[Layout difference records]
_ _ _ _

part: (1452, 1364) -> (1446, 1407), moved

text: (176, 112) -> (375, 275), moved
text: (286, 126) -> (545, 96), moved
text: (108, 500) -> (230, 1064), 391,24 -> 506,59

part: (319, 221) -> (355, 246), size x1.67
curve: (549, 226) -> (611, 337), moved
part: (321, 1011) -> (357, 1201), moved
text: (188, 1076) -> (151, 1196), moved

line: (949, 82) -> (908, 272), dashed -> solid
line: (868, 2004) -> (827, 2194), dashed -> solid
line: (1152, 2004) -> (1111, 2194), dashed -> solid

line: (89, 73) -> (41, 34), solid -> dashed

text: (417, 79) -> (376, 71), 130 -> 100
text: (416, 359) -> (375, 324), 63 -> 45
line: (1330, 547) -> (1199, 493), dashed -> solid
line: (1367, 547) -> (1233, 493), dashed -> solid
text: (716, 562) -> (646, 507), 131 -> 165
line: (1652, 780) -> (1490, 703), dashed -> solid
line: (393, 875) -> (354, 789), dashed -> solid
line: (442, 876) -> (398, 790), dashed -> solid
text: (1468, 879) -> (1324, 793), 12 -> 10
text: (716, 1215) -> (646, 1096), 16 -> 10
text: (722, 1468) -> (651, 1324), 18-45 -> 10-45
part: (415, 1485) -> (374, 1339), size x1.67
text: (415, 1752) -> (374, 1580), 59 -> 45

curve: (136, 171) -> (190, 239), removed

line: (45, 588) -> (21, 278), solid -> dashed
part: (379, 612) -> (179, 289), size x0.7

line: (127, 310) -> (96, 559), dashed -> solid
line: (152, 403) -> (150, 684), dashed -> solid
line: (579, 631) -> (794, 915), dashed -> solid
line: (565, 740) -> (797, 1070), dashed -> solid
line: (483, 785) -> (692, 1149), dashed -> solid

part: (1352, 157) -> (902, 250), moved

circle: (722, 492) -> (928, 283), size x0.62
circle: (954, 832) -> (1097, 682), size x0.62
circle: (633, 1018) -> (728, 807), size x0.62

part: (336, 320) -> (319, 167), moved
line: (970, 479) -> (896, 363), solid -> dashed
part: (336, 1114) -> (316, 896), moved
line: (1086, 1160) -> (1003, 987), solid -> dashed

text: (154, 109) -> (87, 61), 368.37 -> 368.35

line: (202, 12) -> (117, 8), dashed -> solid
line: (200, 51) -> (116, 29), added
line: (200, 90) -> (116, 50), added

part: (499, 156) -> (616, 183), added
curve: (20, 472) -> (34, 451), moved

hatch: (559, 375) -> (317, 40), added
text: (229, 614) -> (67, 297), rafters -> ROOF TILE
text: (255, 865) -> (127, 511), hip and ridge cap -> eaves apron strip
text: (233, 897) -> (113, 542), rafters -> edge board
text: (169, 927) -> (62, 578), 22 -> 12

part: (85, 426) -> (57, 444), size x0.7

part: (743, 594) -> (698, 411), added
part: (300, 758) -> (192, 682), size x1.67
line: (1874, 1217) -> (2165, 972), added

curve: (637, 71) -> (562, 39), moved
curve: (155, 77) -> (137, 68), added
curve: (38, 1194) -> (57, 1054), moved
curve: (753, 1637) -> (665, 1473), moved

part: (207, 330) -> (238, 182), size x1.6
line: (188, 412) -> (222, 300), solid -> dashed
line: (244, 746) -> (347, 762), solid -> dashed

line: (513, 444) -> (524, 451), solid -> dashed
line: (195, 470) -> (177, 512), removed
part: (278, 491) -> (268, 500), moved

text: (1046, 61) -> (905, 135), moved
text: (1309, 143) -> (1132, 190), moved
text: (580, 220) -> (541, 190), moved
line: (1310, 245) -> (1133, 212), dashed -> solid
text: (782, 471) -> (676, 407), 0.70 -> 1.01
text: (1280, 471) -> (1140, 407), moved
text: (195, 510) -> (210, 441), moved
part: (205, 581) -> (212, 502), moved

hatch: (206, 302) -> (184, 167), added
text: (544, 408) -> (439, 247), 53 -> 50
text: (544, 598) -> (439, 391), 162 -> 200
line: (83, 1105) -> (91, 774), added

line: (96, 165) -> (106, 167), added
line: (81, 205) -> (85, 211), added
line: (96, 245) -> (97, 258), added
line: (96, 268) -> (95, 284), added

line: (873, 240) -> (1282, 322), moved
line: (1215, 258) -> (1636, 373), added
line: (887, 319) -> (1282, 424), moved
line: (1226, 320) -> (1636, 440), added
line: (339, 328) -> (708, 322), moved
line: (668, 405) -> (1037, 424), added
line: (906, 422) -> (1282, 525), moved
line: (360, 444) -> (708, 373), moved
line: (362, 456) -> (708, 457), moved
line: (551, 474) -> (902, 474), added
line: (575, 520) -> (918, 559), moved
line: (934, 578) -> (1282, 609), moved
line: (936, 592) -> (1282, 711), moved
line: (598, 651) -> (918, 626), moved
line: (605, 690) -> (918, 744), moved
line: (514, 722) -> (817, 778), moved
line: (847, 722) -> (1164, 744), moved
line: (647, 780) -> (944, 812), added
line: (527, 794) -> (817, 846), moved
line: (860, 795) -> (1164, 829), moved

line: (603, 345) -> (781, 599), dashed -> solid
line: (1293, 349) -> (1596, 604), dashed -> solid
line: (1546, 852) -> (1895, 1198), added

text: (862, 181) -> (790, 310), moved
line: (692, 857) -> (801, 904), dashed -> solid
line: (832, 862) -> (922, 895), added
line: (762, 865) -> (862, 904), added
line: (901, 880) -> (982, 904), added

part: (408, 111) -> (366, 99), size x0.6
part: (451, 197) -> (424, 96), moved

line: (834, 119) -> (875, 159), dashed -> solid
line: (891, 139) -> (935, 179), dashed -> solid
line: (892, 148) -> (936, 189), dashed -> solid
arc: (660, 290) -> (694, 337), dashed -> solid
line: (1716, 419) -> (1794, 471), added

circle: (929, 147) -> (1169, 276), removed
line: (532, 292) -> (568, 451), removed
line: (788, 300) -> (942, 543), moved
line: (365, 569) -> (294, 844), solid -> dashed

_ _ _ _

▸ WORK ITEM
The answer must consist of each line from the data that includes the string "removed".

▸ ANSWER FOR THE TASK
curve: (136, 171) -> (190, 239), removed
line: (195, 470) -> (177, 512), removed
circle: (929, 147) -> (1169, 276), removed
line: (532, 292) -> (568, 451), removed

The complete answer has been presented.